General safety, property disputes and fraud are the top three concerns among dazi netizens. Therefore, so-called dazi support groups, for example on Little Red Book, offer (obvious) words advice, including the following top three gems we uncovered whilst scouring the platform:
Videocall in advance and get to know each other;
Don’t ‘date’ too many partners at once;
If the other party is urgently urged [we’re going with the literal translation here], be wary.
And from Gen-Z travel dates, we move on to millennial playdates as it seems even people in their mid-30s have jumped on the bandwagon. China Daily interviewed Bu Yu, a 35-year-old Shanghai resident who decided to create a dazi group after discovering that many mothers were eager to have their children play together. After creating the group in late March, she organized a tour of the Shanghai Firefighting Museum in April together with other families that have children of similar ages.
More than 60 percent of young people in China find it difficult to socialize with others, mostly finding themselves at a loss when meeting people offline, a recent survey has concluded. China Youth Daily interviewed 2,000 people aged 18 to 35, 64 percent of whom said they feel “stuck” or freeze during social interactions.

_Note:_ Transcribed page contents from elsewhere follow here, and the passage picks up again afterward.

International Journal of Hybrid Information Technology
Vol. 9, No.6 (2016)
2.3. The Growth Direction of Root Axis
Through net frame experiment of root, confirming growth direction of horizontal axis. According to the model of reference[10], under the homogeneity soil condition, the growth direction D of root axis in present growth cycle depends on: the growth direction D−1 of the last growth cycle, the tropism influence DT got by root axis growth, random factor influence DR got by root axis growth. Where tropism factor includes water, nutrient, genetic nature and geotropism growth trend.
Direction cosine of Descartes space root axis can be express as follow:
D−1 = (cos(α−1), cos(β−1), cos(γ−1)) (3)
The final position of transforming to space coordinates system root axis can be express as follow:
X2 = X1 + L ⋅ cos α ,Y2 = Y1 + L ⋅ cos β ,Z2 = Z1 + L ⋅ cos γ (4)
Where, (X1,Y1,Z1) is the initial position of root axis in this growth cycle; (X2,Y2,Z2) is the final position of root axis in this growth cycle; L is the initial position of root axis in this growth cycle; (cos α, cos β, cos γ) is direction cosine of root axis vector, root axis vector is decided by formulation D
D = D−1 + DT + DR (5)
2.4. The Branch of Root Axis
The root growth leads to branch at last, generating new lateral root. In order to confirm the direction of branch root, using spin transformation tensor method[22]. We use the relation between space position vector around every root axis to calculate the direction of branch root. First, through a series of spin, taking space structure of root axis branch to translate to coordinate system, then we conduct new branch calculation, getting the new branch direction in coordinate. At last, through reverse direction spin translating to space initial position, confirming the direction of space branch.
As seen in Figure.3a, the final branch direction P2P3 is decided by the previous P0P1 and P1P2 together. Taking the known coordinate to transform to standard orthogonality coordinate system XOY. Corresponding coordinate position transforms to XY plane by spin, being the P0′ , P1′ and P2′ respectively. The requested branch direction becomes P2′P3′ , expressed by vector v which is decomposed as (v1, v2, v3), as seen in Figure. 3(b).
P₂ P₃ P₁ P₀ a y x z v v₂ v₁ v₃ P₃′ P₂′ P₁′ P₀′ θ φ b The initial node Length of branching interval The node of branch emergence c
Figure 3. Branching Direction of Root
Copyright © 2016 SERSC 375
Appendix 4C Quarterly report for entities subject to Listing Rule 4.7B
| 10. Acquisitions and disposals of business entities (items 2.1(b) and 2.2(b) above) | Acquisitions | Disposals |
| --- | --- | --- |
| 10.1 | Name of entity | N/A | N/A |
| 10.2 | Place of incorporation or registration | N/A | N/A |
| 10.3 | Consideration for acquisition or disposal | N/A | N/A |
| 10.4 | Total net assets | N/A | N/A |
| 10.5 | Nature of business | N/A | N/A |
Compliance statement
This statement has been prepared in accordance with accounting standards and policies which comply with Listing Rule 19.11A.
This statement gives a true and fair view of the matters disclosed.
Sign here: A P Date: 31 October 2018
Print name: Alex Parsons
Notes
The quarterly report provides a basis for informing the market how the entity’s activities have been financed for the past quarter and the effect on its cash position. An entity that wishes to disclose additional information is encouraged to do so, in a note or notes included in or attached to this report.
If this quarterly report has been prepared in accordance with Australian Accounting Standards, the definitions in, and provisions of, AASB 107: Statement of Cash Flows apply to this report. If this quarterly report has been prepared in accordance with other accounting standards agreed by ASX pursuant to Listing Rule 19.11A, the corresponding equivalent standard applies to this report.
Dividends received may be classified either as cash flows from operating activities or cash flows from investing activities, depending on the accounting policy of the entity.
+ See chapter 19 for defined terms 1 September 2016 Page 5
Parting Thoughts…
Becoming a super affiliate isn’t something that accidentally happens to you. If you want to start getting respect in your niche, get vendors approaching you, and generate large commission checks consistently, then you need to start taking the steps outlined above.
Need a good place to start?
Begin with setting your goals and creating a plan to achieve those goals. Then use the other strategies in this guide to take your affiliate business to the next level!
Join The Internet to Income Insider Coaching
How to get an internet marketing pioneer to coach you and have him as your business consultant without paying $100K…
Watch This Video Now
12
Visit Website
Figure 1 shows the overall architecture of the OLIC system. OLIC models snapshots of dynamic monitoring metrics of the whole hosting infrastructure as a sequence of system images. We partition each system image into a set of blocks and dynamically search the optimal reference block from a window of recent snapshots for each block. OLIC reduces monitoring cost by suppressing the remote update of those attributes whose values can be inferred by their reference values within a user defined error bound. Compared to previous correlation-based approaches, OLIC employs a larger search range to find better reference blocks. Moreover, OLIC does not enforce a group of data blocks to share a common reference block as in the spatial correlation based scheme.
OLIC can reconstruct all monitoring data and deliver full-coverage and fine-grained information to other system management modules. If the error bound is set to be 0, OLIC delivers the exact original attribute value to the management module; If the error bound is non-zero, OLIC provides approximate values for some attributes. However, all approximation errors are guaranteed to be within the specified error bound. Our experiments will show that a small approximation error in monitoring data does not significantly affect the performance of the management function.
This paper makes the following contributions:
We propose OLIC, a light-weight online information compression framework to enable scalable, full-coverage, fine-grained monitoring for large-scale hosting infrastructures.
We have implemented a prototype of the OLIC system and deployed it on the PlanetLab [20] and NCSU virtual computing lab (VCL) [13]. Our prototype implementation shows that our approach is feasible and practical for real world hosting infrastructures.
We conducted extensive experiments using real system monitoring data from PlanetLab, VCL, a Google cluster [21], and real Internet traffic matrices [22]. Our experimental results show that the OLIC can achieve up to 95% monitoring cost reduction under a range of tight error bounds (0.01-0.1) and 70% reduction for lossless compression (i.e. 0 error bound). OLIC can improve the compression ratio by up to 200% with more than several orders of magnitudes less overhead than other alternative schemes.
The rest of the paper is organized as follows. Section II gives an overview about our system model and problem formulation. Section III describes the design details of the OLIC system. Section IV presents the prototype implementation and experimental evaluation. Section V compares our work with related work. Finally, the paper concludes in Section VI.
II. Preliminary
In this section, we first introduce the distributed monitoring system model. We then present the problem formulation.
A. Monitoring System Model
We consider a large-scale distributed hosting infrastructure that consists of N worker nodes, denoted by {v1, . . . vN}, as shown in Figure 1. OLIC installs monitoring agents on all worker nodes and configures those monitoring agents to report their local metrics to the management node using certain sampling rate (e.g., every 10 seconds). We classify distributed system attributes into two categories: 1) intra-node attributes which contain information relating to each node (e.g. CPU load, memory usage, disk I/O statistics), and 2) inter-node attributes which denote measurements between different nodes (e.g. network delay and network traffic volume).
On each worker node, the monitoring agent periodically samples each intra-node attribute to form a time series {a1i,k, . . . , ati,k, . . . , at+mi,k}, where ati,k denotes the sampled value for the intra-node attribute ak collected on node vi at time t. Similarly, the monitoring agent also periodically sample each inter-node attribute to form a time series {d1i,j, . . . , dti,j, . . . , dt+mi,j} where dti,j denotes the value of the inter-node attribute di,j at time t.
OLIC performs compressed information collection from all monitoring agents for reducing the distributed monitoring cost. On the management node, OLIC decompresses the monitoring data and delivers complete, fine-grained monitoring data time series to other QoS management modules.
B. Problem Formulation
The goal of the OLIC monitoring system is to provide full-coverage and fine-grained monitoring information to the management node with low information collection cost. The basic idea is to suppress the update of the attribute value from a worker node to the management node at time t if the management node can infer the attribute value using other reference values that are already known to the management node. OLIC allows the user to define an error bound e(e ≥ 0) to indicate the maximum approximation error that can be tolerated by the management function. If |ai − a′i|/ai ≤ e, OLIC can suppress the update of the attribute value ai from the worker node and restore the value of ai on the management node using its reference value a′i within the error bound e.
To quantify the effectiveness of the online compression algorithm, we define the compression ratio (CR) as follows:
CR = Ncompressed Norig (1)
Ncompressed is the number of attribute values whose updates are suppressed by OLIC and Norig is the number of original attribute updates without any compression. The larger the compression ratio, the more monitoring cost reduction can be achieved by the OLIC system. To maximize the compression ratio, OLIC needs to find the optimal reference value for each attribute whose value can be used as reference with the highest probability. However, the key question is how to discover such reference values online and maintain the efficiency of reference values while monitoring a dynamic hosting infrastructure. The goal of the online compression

Specifically, 27 percent of all those canvassed said they have problems with offline social activities, 17 percent said even online socializing is challenging for them, while 20 percent said both online and offline interactions are hard for them. #foodforthought
Fast fact 3: The dazi companion culture in China allegedly originated during the Tang Dynasty (618-907), an era known for its cultural and fashionable swag, when scholars and poets would gather to play dazi, originally a game of word puzzles. The game became popular among the literati of the time, who saw it as a way to exercise their wit and creativity. Yet as the decades went by, dazi evolved into a broader cultural phenomenon, with tea houses and other public places hosting full-fledged, and fierce, competitions. From all these social interactions the game entailed allegedly–yes, “allegedly” is the operative word du fast fact–sprouted the concept of dazi companionship, or the practice of finding a friend or companion with whom one can share interests, goals and values.